The two politicians think little of the previous fiscal rules. You write: “We need more room for maneuver and enough key spending for the future in order to secure our sovereignty.” Therefore, if a country were to take on debt in order to make future-oriented investments, then such debts would have to be favored by the fiscal rules. To put it more simply: there is good debt and bad debt. And when it comes to accumulating good debt, restrictive rules should be removed.

Olaf Scholz is challenged

Such special treatment is extremely dangerous. Nobody knows in advance whether an investment will bring a high social return or not – least of all, the state knows. But if, for example, all government spending that has anything to do with climate protection or digitization are immediately excluded from the fiscal rules, this becomes a free pass to frivolous debt. Because any reference to the climate or to digitization will be able to be established for every item of expenditure.

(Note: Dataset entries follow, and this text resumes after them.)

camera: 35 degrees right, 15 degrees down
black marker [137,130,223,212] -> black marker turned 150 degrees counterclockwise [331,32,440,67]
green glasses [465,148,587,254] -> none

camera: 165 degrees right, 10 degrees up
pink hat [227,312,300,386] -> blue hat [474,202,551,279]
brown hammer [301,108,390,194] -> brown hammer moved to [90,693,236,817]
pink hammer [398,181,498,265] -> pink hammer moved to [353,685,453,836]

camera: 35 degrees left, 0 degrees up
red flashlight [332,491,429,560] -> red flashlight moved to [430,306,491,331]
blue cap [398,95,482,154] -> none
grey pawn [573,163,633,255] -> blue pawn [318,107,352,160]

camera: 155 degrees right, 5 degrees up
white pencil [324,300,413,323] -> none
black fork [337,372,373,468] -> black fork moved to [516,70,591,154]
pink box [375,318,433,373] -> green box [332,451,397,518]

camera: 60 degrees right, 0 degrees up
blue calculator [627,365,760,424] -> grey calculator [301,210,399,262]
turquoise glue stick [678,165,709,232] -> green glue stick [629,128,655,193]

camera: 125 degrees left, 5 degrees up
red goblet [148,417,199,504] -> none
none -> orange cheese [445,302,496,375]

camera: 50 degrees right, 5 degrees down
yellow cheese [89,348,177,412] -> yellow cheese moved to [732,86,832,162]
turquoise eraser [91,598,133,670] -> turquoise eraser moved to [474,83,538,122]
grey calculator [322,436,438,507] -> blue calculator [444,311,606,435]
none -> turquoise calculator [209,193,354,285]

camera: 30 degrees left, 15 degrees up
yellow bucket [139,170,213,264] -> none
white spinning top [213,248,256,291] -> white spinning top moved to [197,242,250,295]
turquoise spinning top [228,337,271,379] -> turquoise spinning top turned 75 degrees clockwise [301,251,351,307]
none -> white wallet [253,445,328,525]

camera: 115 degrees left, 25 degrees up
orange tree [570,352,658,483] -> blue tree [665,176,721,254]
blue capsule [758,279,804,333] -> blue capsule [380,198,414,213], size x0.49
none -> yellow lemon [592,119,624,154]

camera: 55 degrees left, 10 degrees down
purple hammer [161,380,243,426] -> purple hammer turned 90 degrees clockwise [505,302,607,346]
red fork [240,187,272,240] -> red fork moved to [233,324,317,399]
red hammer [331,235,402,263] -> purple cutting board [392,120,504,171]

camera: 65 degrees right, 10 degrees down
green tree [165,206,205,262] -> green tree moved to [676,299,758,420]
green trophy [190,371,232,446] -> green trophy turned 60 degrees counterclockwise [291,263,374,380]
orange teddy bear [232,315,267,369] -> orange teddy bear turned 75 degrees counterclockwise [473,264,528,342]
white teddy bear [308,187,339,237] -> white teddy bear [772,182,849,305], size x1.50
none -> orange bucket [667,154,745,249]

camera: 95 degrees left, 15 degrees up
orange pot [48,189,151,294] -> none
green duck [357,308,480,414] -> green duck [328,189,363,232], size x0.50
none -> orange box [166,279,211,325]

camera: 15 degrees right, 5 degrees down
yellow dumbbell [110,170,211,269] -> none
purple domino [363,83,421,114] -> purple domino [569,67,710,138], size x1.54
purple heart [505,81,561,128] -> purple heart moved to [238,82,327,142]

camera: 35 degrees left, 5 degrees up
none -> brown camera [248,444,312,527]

The fact that people in France and Italy do not take financial discipline too seriously is nothing new. So far, however, such Latin casualness in the EU has met with resistance from countries that are demanding more consideration for future generations, i.e. more sustainability, not only in climate but also in financial policy. Above all, this includes Germany. One of the most important tasks of the new government in Berlin in terms of European policy will be not to be lulled by the seductive sounds of Paris and Rome.

Macron and Draghi are right about one point: the Stability and Growth Pact, garnished with all sorts of exceptional rules, is far too complex and needs reform. However, the following is also undisputed: A monetary union without a common financial policy can only work if the members adhere to common rules when spending money. These rules are now very holey. Simply making the holes even bigger, as Macron and Draghi suggest, is hardly the right way to help the euro area become more stable.